Born to an affluent family, Galsworthy, through his fiction, aimed to critique the materialism and moral bankruptcy he perceived in the British upper-middle class of his time. 'The Forsyte Saga' is an enduring reflection of that critique. The main sequence of the saga comprises three novels: The Man of Property, In Chancery, and To Let – plus two interludes: Indian Summer of a Forsyte and Awakening. It narrates the lives of the wealthy Forsyte family from the late 19th to the early 20th century. The Forsyte family also appears in quite a few other Galsworthy works, including A Silent Wooing.

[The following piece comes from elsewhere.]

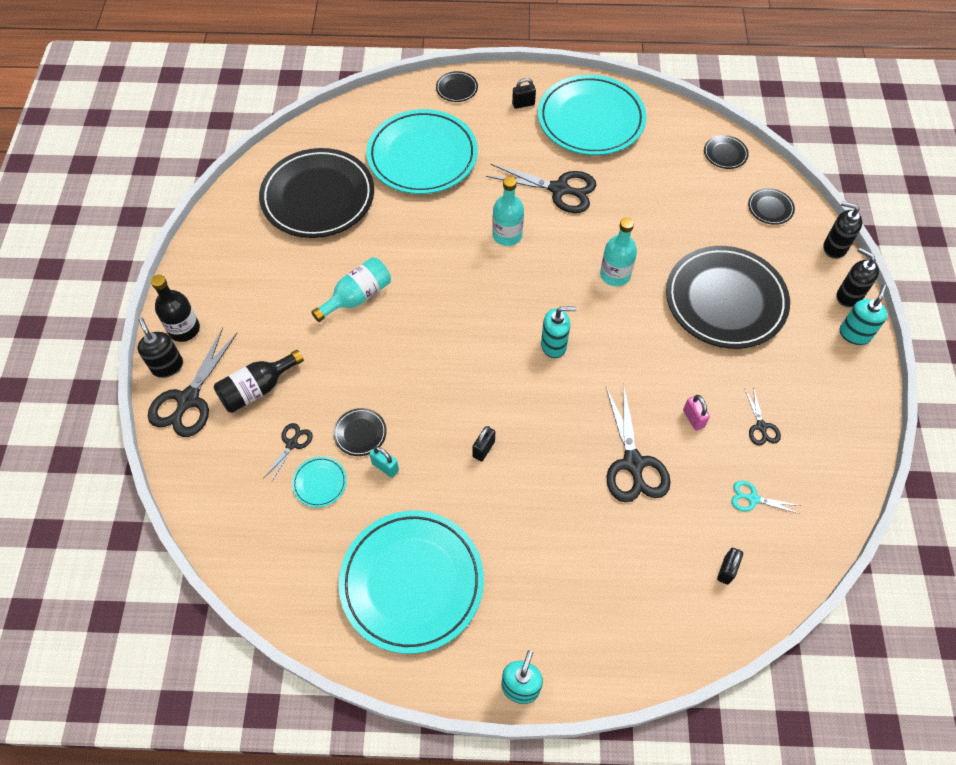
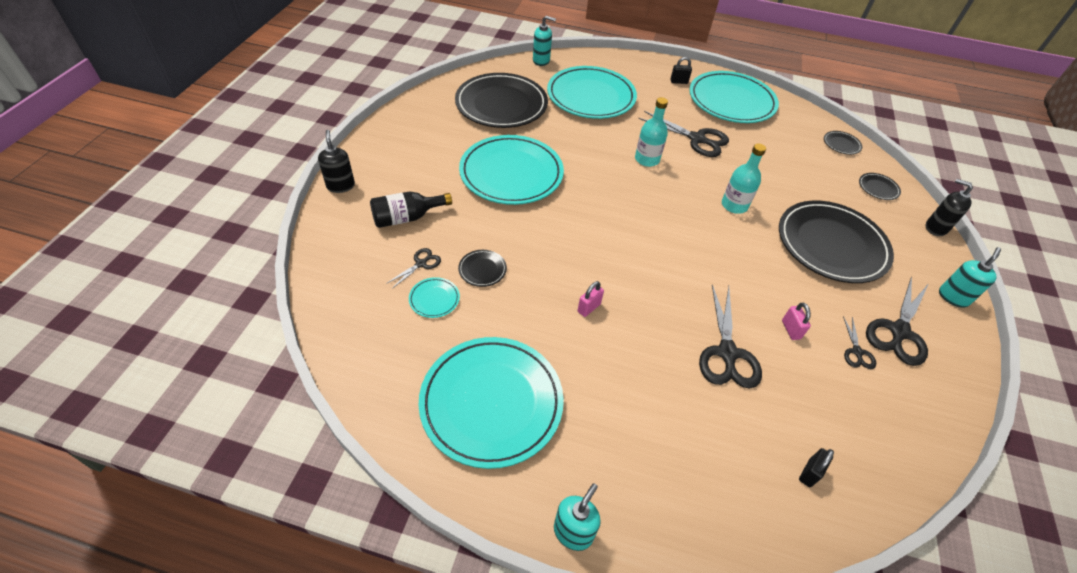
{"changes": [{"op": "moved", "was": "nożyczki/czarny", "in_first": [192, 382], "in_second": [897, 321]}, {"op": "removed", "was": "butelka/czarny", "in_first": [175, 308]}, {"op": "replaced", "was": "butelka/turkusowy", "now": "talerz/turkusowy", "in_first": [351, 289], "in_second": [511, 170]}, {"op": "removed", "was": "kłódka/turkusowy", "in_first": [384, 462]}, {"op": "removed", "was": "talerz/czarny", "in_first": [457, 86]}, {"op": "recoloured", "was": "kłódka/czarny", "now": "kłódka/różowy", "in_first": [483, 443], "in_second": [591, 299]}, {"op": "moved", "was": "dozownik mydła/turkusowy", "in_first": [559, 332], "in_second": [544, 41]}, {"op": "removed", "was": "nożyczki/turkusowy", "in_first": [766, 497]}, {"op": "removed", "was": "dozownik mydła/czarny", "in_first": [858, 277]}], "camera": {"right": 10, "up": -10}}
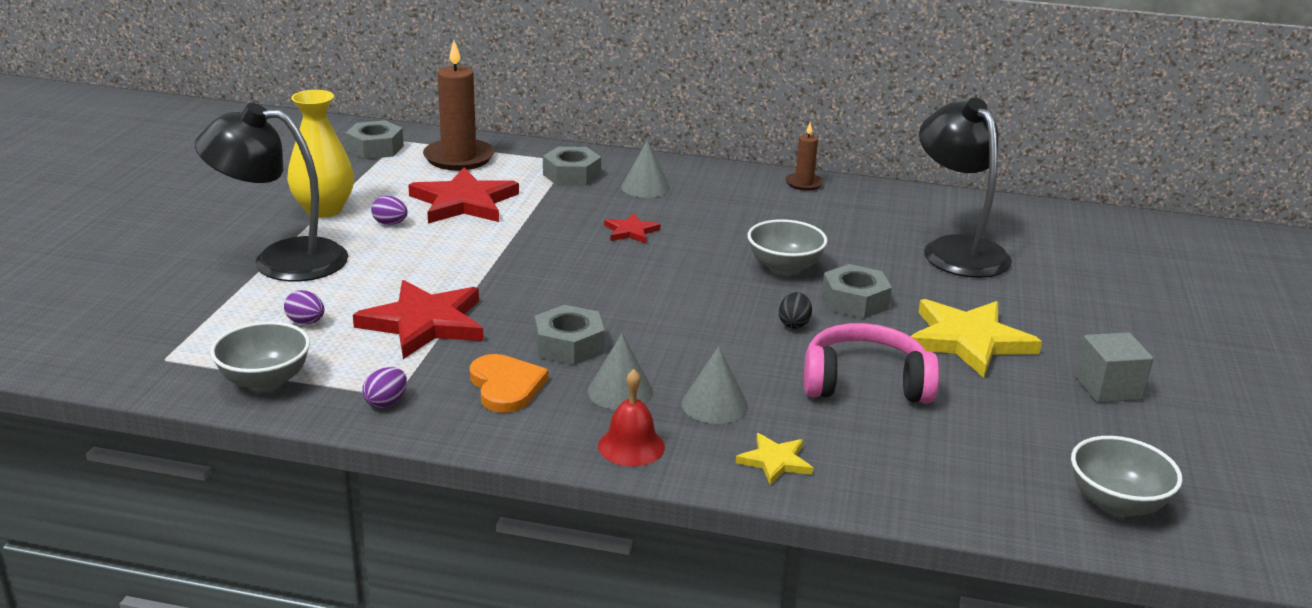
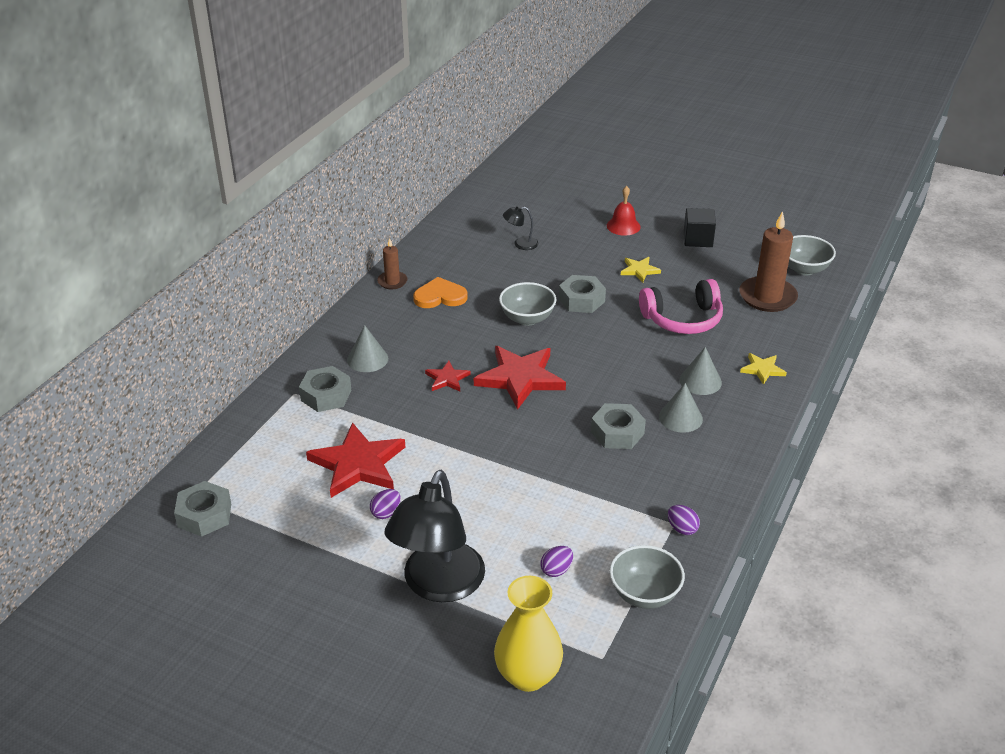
{"changes": [{"op": "moved", "was": "wazon/żółty", "in_first": [320, 154], "in_second": [528, 634]}, {"op": "moved", "was": "gwiazda/czerwony", "in_first": [418, 319], "in_second": [520, 378]}, {"op": "moved", "was": "świeca/brązowy", "in_first": [458, 105], "in_second": [768, 261]}, {"op": "moved", "was": "serce/pomarańczowy", "in_first": [509, 383], "in_second": [440, 292]}, {"op": "moved", "was": "dzwonek/czerwony", "in_first": [631, 418], "in_second": [623, 211]}, {"op": "removed", "was": "jajko/czarny", "in_first": [795, 310]}, {"op": "turned", "was": "słuchawki/różowy", "in_first": [871, 363], "in_second": [681, 306], "clockwise": -120}, {"op": "resized", "was": "gwiazda/żółty", "in_first": [976, 338], "in_second": [641, 269], "ratio": 0.5}, {"op": "resized", "was": "lampka/czarny", "in_first": [965, 188], "in_second": [520, 227], "ratio": 0.42}, {"op": "recoloured", "was": "sześcian/szary", "now": "sześcian/czarny", "in_first": [1114, 367], "in_second": [700, 227]}], "camera": {"right": -75, "up": 10}}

The Forsyte Saga paints a picture of an era, marked by prosperity and propriety, but beneath the polished surface, it uncovers the moral ambiguities and hypocrisies. Galsworthy's detailed and nuanced portrayal of his characters, particularly Soames Forsyte, conveys the human struggle between tradition and progress, between self-interest and empathy. The clash of values within the family, as represented through various members of the Forsyte clan, offers a broader comment on the societal shifts of the time.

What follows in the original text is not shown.